To obtain the effective catchment area, we used the effective catchment index (ECI) proposed by Liu et al. (2020). The ECI indicates the occurrence and the strength of inter-catchment groundwater flow (IGF), improving previous studies (e.g. Schaller and Fan (2009)) regarding water gain or loss by catchments. The ECI describes the deviation of the effective catchment area from the topographic area counting for IGF in the water balance. The assumption of a closed water balance without IGF in topographic catchments may lead to a misunderstanding of hydrological data (Liu et al. , 2020). The index is calculated as follows:
\(ECI=log\ \left[\frac{Q}{\left(P-ET\right)}\right]\)(1)

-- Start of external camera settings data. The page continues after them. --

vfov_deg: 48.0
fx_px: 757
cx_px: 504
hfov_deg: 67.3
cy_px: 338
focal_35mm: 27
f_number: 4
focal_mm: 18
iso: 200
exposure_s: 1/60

where P (mm d-1), ET (mm d-1), and Q (mm d-1) are the long-term estimates of precipitation, actual evapotranspiration, and streamflow at the catchment outlet, respectively. Catchments have their effective area larger than their topographic area when ECI > 0 (gaining water condition). On the other hand, catchments with an effective area smaller than the topographic area present ECI < 0 (losing water condition).
If any IGF occurrence affects the observed water flow (Q) at each catchment outlet, direct response of Q to the effective catchment area (Aeff) is established whereas the response to the topographic catchment area (Atopo) is derived from the difference between the catchment precipitation (P) and actual evapotranspiration (ET) (Liu et al. , 2020). Therefore, the ratio of the effective to the topographic catchment area is defined as:
\(\frac{A_{\text{eff}}}{A_{\text{topo}}}=\frac{Q}{\left(P-ET\right)}\)(2)

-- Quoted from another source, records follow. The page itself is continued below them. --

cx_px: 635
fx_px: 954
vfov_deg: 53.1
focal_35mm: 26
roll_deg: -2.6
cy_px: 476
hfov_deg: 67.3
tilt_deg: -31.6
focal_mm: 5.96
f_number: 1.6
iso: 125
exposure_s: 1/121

The effective and topographic area is related to ECI by combining the previous equations, as shown in the equation below (Equation 3). We adopted the same definition of substantial deviation between the topographic and effective areas as (1) effective area larger than double or (2) smaller or losing water (ECI > -0.15) conditions. ECI values that fall between these extreme ranges indicate either a small gain or a small loss condition.

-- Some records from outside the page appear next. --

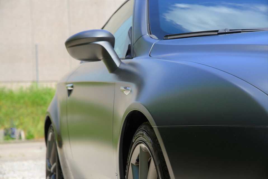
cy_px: 90
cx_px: 134
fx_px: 745
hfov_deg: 20.4
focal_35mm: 100
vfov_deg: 13.7
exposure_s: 1/125
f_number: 8
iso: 100
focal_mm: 100
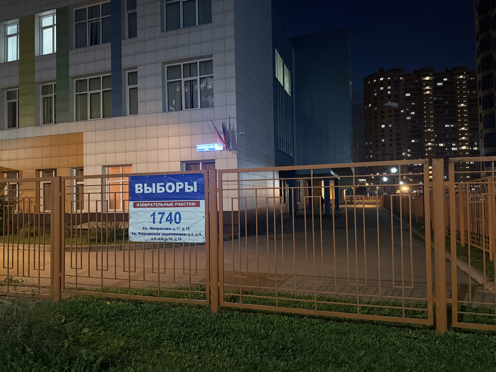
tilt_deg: +2.2
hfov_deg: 71.6
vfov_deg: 56.8
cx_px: 248
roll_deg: +0.9
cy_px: 186
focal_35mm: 24
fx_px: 344
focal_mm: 6.76
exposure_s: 1/50
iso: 640
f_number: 1.78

\(\frac{A_{\text{eff}}}{A_{\text{topo}}}=10^{\text{ECI}}\) (3)
We evaluated the ECI estimates by contrasting our results against the expected range of the Budyko curve (Budyko, 1974) considering both topographic and effective catchment areas. We adopted the Fu curve (Fu, 1981), which is widely used and represents the Budyko curve with w = 2.6 (Beck et al. , 2020). For evaluation and discussion, we define the Budyko framework considering the topographic area as a classic framework whilst the one considering the effective area as an adjusted framework. For both, we plotted the relationship between the long-term aridity index — PET/P — and the long-term evaporative index — (P-Q)/P. We have used P and PET from the climatology of the CABra dataset (calculated over the 1980-2010 period). As described in Almagro et al. (2020), P is derived from a reference dataset obtained from ~4,000 rain gauges that cover the Brazilian area. Nonetheless, as there are catchments with area beyond borders of the Brazilian territory, Almagroet al. (2020) developed an ensemble dataset (reference + ERA5) that we used in the present study. The PET, in turn, is also a climatology from daily estimation by the Priestley and Taylor method (see Almagro et al., 2020). Finally, the Q is only based on streamflow gauge observations over the Brazilian catchments. We also expected to diminish the uncertainties by not adopting another different dataset for the AET calculation. Considering the water and energy limits in the Budyko framework (Bouaziz et al. , 2018; Liu et al. , 2020), a catchment with Q > P gains water (ECI > 0) whereas those with P-Q > PET lose water (ECI < 0).

Influence of Catchment Attributes on ECI

To identify relevant catchment attributes and hydrological signatures explaining the variability of ECI, we used a combination of Principal Component and Random Forest analyses (PCA and RFA, respectively) (Figure 2). The PCA is a dimension reduction technique and was used to evaluate which of the 15 attributes from the CABra dataset (available in S1) are responsible for the most variation in the ECI results. This first step allowed us to remove features that do not hold any predictive value, dealing with the overfitting problem on the classification of decision trees. A random forest is an ensemble of decision trees (Denisko & Hoffman, 2018), in which a single decision tree can exhibit high variance and overfit, but a random forest can reduce the variance by combining several trees.